By Geneive Abdo, in Tehran
August 7, 2000
The supreme leader of Iran, Ayatollah Ali Khamenei, ordered the reformist
parliament yesterday to abandon its promise to expand freedom of speech
and revive the banned progressive press. It was seen as a step toward
re-asserting clerical rule over participatory democracy.
Ayatollah Khamenei's action runs counter to the hopes of millions whose
votes in February's general election sent to parliament a majority of reformists
who had run on platforms including a free press.
Using his powers to intervene in the legislative process, the ayatollah
issued a letter to the 290 MPs concerning a new bill meant to amend the
restrictive press law. When the letter was read aloud in the chamber, scuffles
broke out on the floor.
"If the enemies infiltrate the press, this will be a big danger
to the country's security and the people's religious beliefs," he
"I do not deem it right to keep silent . . . The bill is not legitimate
and not in the interest of the system and the revolution."
Iranians have been waiting to see when and how the conservative establishment
would try to use its overwhelming power to challenge republican rule.
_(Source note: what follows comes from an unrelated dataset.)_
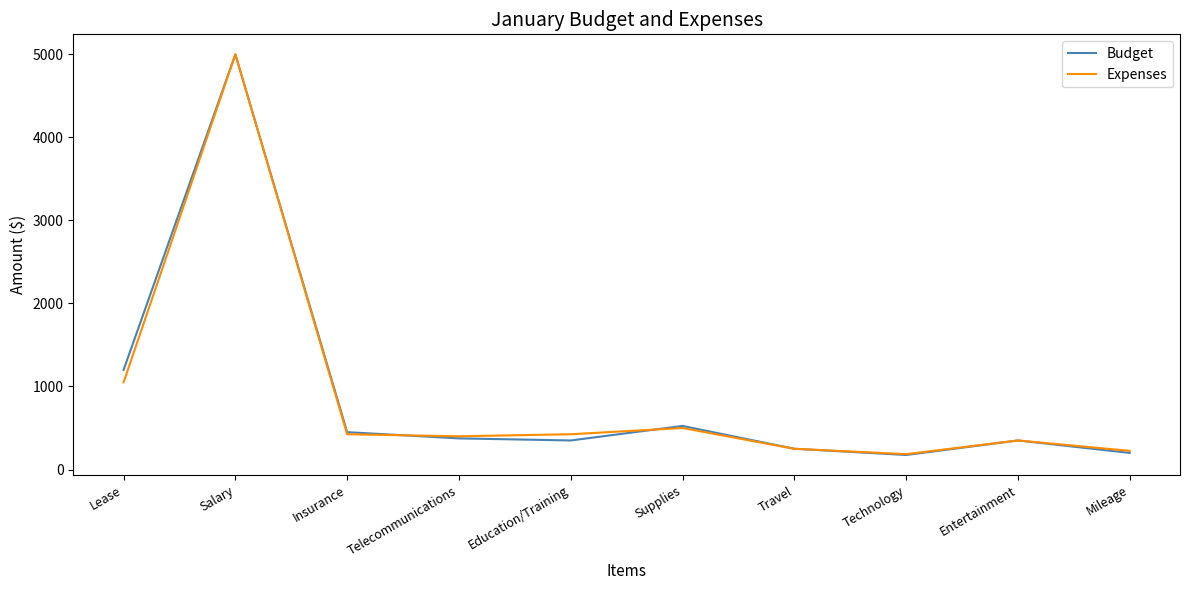

What is the difference between the maximum and minimum values in the Budget series?

4825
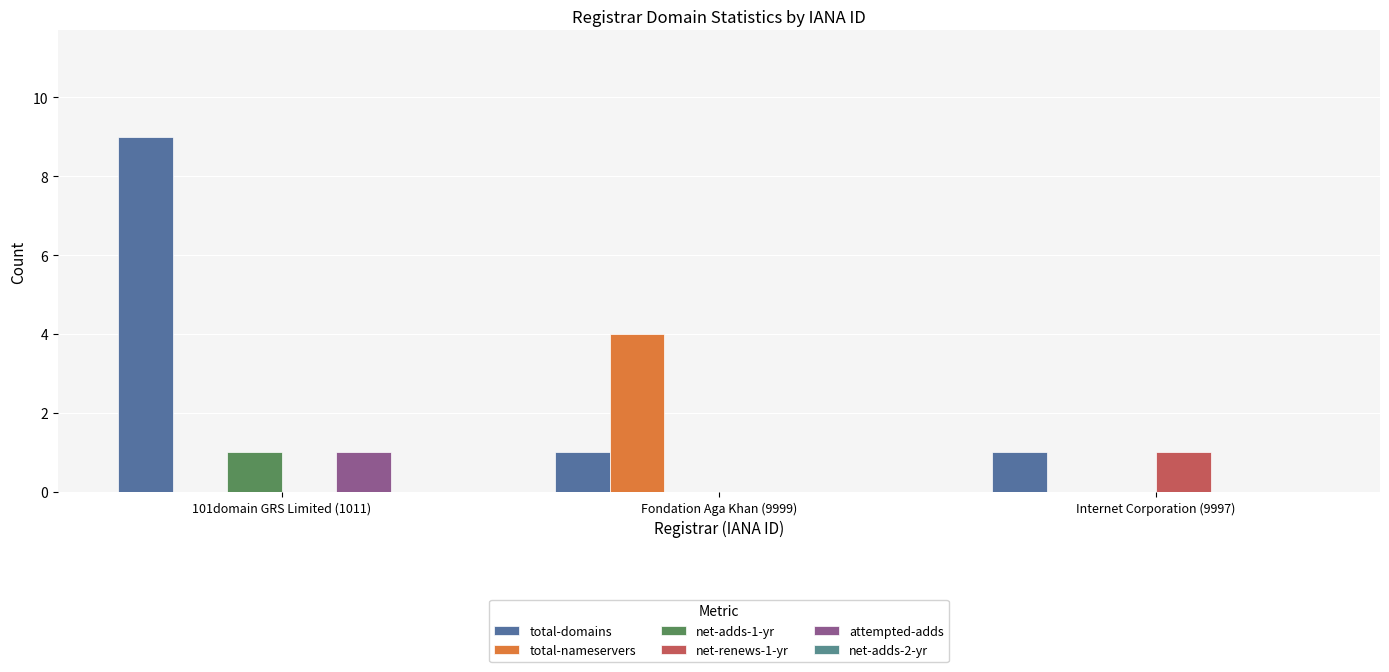

Are the bars grouped side by side (vs. stacked)?

Yes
Under the constitution, the supreme leader, who is appointed by a body
of conservative clerics, has the final say in all matters of state. But
it came as a surprise that Ayatollah Khamenei intervened in such a blatant
and public way.
Some MPs voiced outrage and threatened to resign. Others said they planned
to write to Ayatollah Khamenei in protest, and reformist sources said they
were afraid that one of their colleagues could face criminal charges for
protesting against the leader's action too vociferously.
The Iranian press has given the reform movement a powerful voice; the
ayatollah used a speech in April to label some newspapers, "bases
of the enemy".
For this reason, conservatives in the judiciary shut down these publications,
beginning in April, and jailed at least half a dozen editors and commentators.
Some were imprisoned for up to five years; others were released on bail
but banned from involvement in writing or publishing.
Yesterday the reformist MPs were poised to make such restrictive measures
more difficult by passing a new press law which would require legal action
to be taken against newspaper publishers, rather than against individual
writers, thus lifting the threat of jail sentences from journalists.
The law would have changed the composition of a press supervisory board,
which licenses publications, to include more reformers.
Reformist MPs knew that the extent of their power remained uncertain.
Even if they had rallied a majority to vote for the bill, it could still
have been vetoed by the Guardian Council, a body of conservative clerics
and jurists charged with deciding if legislation conforms to Islamic law.
It often uses this power to veto legislation it disagrees with for political
Mohammad Reza Khatami, deputy speaker of parliament and the head of
the Islamic Iran Participation Front, the reformers' biggest faction, which
functions like a political party, acknowledged the movement's limitations
Mr Khatami, the brother of President Mohammad Khatami, said the new
MPs should lower their expectations for change.
The parliamentary speaker, Mehdi Karroubi, a senior cleric approved
by Ayatollah Khomenei to lead parliament against the wishes of the reformers,
reminded MPs of the limitations of republican rule.
"Our constitution has the elements of the absolute rule of the
supreme clerical leader and you all know this and approve of this,"
he said. "We are all duty-bound to abide by it."
To counter the gains that reformers have made through the ballot box
in municipal and parliamentary elections, conservatives have asserted their
power in the judiciary and law enforcement - the institutions they dominate.
Many reformers now say publicly that it will take many years to achieve
political pluralism. Mohsen Kadivar, a prominent cleric who was released
from prison after being given an 18-month sentence, said it was unrealistic
to expect freedom of speech in Iran to happen quickly.
Mr Kadivar was jailed for a series of articles he wrote accusing the
clerical establishment of behaving like the shah's regime.
"We are living in a third world country. There is a 2,500-year
history of despotism," he said. "It is natural that there should
be resistance in the face of freedom. The judiciary respects neither the
law, nor religious standards, nor public opinion.
"But the fact that they arrest their opponents, rather than kill
them like they did before, is progress."